En medio de una situación tan conflictiva, con guerras abiertas en muchas partes del mundo; indiferentes ante el drama de los que emigran ahogando sus vidas en la mar; impotentes ante la violencia sexista y los accidentes de trabajo nos sentimos desconcertados. Parece que estamos abandonados sin saber a dónde acudir para salvarnos.

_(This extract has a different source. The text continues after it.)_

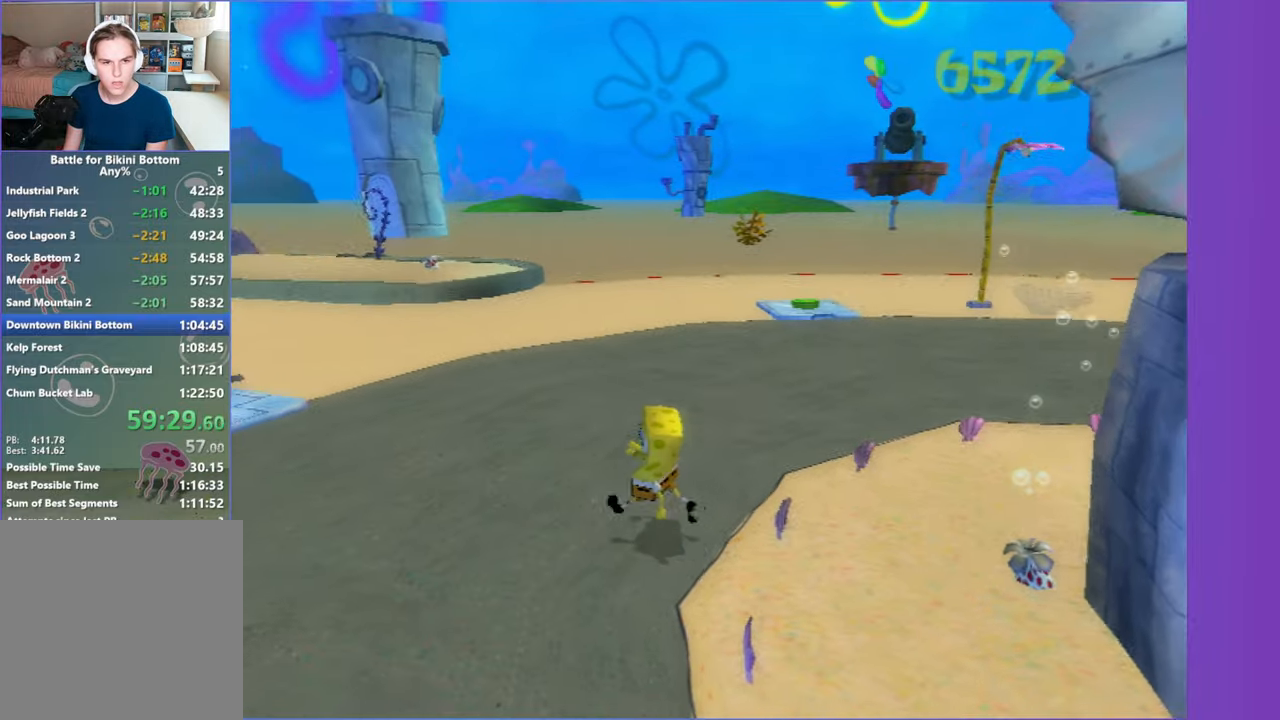
{"buttons": [], "left_stick": "up-left", "right_stick": "center", "button_events": []}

Pero hoy también, como entonces, hay personas que acogen y comparten, que denuncian y ayudan. Y en cada uno de nosotros hay un deseo inextinguible que no nos permite resignarnos a aceptar esta forma de vida y de sociedad y nos invita a soñar con otro mundo fraterno como el que Jesús soñó y por el que luchó y murió. Y, de vez en cuando, se nos abren los ojos y le reconocemos al escuchar su palabra, al reunirnos en su nombre para compartir el pan, al palpar sus heridas en las víctimas de toda violencia, en el perdón que nos renueva, en la paz que nos inunda y en la presencia que nos habita.

A vivir estas experiencias nos dispuso la Cuaresma: a revivir en nosotros la experiencia de que Jesús está vivo, y que su proyecto de vida fraterna y solidaria también, porque es lo que Dios, su Padre, ha destinado para toda la humanidad. Si Dios lo quiere, será posible, si le ayudamos a que se haga realidad.